Der Verwaltungsgerichtshof hat durch die Vorsitzende Senatspräsidentin Dr. Bernegger und den Hofrat Dr. Moritz sowie die Hofrätin Mag. Rehak als Richter, im Beisein der Schriftführerin Mag. Lorenz, in der Beschwerdesache des Dipl. Ing. A G in W, vertreten durch Dr. Keyvan Rastegar, Rechtsanwalt in 1010 Wien, Börsegasse 11/52-54, gegen den Bescheid der Bauoberbehörde für Wien vom 20. Juni 2012, Zl. BOB-171/12, betreffend Einwendungen gegen ein Bauvorhaben (mitbeteiligte Partei: H GmbH in W, vertreten durch Dr. Peter Pullez und Dr.
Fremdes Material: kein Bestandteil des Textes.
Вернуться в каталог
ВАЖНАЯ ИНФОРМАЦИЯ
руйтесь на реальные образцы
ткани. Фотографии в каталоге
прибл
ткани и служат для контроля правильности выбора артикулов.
Robert Gschwandtner, Rechtsanwälte in 1010 Wien, Tuchlauben 8; weitere Partei: Wiener Landesregierung), zu Recht erkannt:

Normen

AVG §66 Abs4;
BauO Wr §69;
BauRallg;
AVG §66 Abs4;
BauO Wr §69;
BauRallg;

 

Spruch:

Die Beschwerde wird als unbegründet abgewiesen.
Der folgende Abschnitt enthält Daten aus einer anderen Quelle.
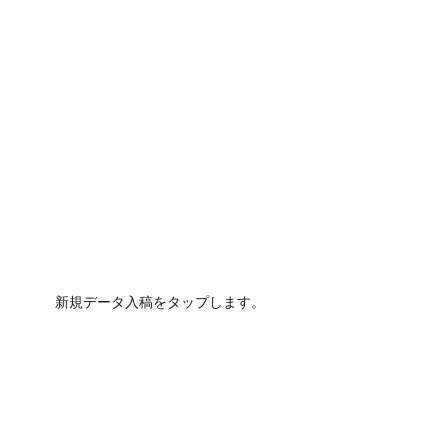
新規データ入稿をタップします。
Der Beschwerdeführer hat der Bundeshauptstadt Wien Aufwendungen in der Höhe von EUR 610,60 binnen zwei Wochen bei sonstiger Exekution zu ersetzen

Begründung

Mit Ansuchen vom 16. Juni 2011 beantragte die mitbeteiligte Partei (in der Folge: Bauwerberin) beim Magistrat der Stadt Wien, Magistratsabteilung 37, die Erteilung einer Baubewilligung für die Errichtung eines Neubaus auf einer näher bezeichneten Liegenschaft in Wien.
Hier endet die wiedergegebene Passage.